Marking Global Accessibility Awareness Day
Today’s post was written by John Jendrezak, accessibility lead and partner director of program management for the Office Engineering team.
Today, Microsoft joins in marking the fifth Global Accessibility Awareness Day (GAAD)—a day dedicated to raising awareness about making the digital world more accessible. In honor of this day and to help create a more inclusive environment, I encourage all Office 365 users to try three simple things. I also want to provide an update on the work that the Office 365 team is doing to make it possible to create accessible content from any device.
Three things to try today
- Before sharing any documents or making any presentations, ensure that the content can be followed by people with varying levels of vision, hearing, cognition and dexterity. One easy way to do this is to run the Accessibility Checker and fix any issues that are flagged. The Accessibility Checker offers guidance on ways to make your content accessible for everyone, including people who use assistive technologies such as screen readers to hear what is displayed on a screen.
You can launch the Accessibility Checker within Office 2016 apps on PCs by entering “check accessibility” in the Tell me what you want to do… text box. Simple changes to things like your hyperlink text, font styles and document structure can enhance the experience for your colleagues with low vision, blindness or dyslexia.
- Add subtitles or captions to videos that you share via Office 365 Video. Remember that people who can’t hear rely on you to provide accurate text descriptions of spoken words, background noises and sounds to follow the audio portion in your videos. You might be surprised at how adding captions significantly increases that viewer base of your videos.
- Ensure any images and media on SharePoint sites that you own are accessible. People who can’t see need accurate descriptions of any visual content in your sites via alternative text for pictures and audio descriptions for videos.

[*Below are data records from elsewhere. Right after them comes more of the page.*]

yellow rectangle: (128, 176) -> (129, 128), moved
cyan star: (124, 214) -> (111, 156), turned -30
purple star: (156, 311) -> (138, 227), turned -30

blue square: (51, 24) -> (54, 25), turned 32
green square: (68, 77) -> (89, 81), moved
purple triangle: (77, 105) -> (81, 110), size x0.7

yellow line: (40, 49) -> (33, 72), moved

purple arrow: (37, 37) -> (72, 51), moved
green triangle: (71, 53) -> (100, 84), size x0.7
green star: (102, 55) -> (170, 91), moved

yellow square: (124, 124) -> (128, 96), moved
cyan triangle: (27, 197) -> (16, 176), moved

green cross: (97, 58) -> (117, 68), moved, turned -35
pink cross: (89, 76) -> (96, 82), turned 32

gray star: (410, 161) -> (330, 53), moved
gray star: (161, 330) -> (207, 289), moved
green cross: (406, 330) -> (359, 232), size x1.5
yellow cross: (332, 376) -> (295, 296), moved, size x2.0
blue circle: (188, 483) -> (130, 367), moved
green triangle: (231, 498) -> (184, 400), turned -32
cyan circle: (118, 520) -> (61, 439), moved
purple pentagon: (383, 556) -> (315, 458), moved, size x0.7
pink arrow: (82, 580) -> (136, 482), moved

I hope everyone will make habits out of these practices—as they can have a lasting impact in making home, school and work environments more inclusive for people with disabilities. To get more detailed guidance on these topics, check out these resources for content creators from Office Support including this training on creating accessible documents using Word 2016:
Upcoming enhancements in Office 365 will aid you in accessible authoring
Previously, I shared our plans that ensure Office 365 applications on all platforms will meet more modern accessibility standards. Today, I am excited to give you an update on our work to enable you to create accessible documents from any device that is part of these plans.

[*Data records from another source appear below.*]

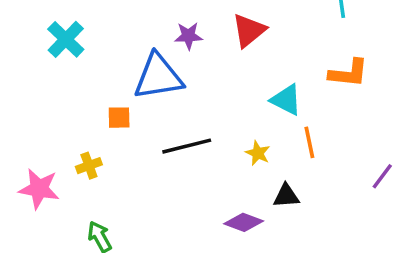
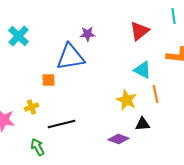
red triangle: (249, 30) -> (140, 31), moved
black line: (187, 146) -> (62, 124), moved
yellow star: (258, 153) -> (126, 100), size x1.5

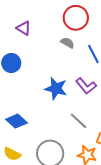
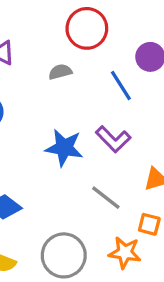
gray semicircle: (67, 43) -> (60, 72), moved, turned -40

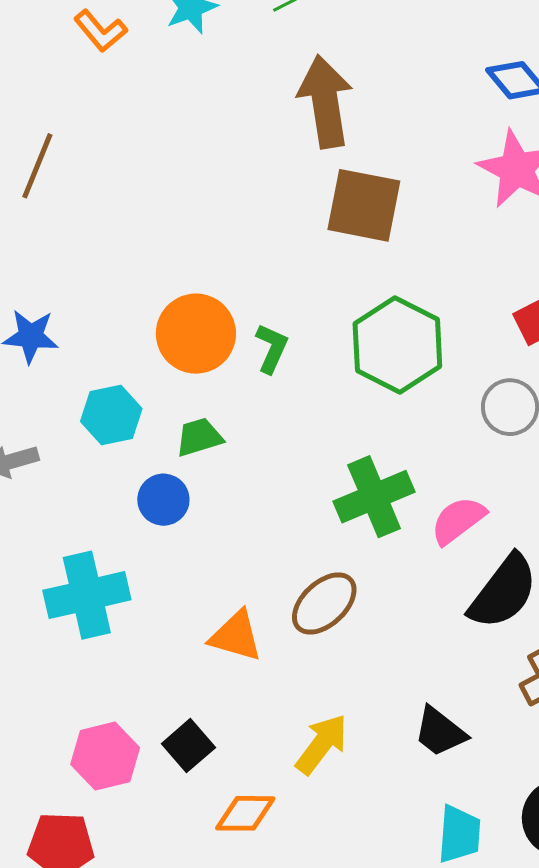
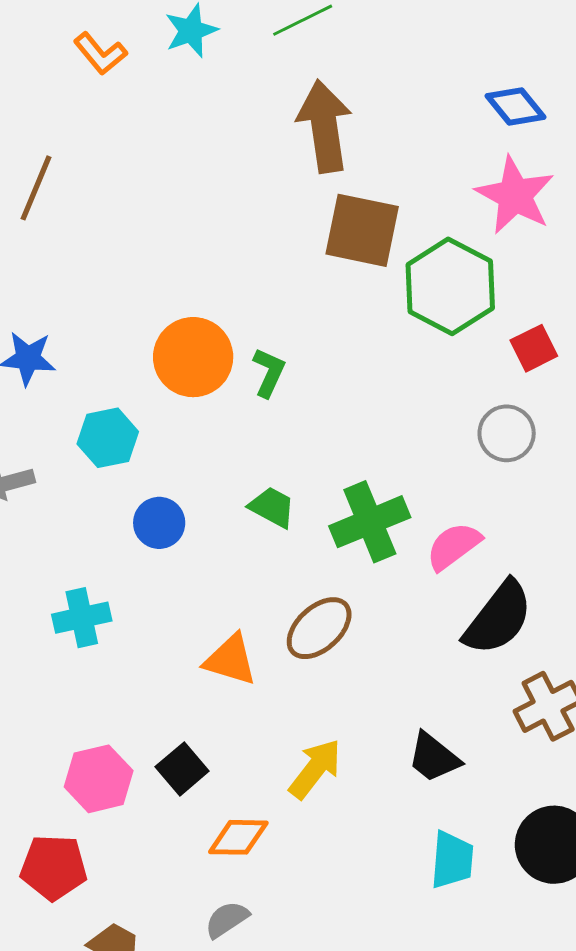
green hexagon: (397, 345) -> (450, 286), moved
green trapezoid: (199, 437) -> (272, 507), moved, turned 45
cyan cross: (87, 595) -> (82, 618), size x0.7

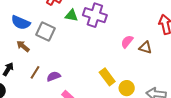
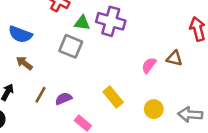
gray square: (46, 32) -> (71, 46), moved
pink semicircle: (127, 42) -> (149, 65), moved
yellow rectangle: (107, 77) -> (113, 97), moved

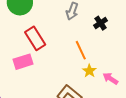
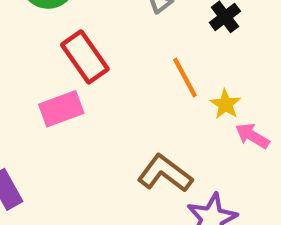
yellow star: (89, 71) -> (225, 104), moved

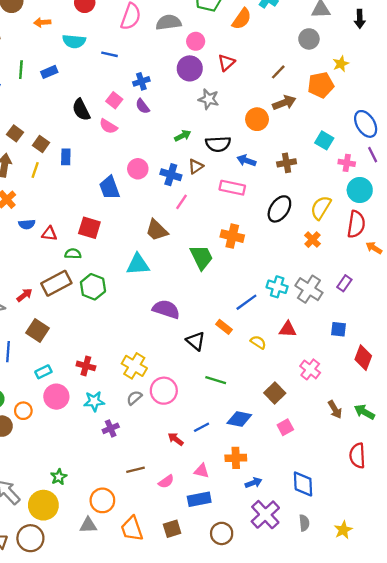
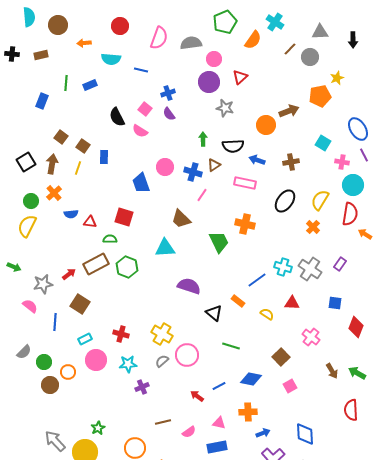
brown line: (278, 72) -> (290, 49), moved
green arrow: (183, 136) -> (203, 139), turned -64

We will be extending the Accessibility Checker (already available in Office for PCs) to Office for Mac. In addition, I am excited to announce Accessibility Checker will be coming to Office Online apps such as Word Online, PowerPoint Online, Excel Online and Sway. These enhancements will enable you to detect accessibility issues in your content on a variety of devices and will be available by the end of the year.
We also want to make it easy for you to begin authoring accessible content from any device. For this, I am excited to announce that we have recently added capabilities to insert or modify alt-text in Word Online for images, tables and charts and will make these available not only to additional Office Online apps but also to Office for iOS and Android apps by the end of the year.
In a complementary blog post, I provided an update on another key initiative that is part of our commitment to ensuring Office 365 apps are usable by people with disabilities: ensuring people can work seamlessly with built-in ease-of-access settings such as High Contrast modes on PCs and accessibility services such as screen readers on mobile devices.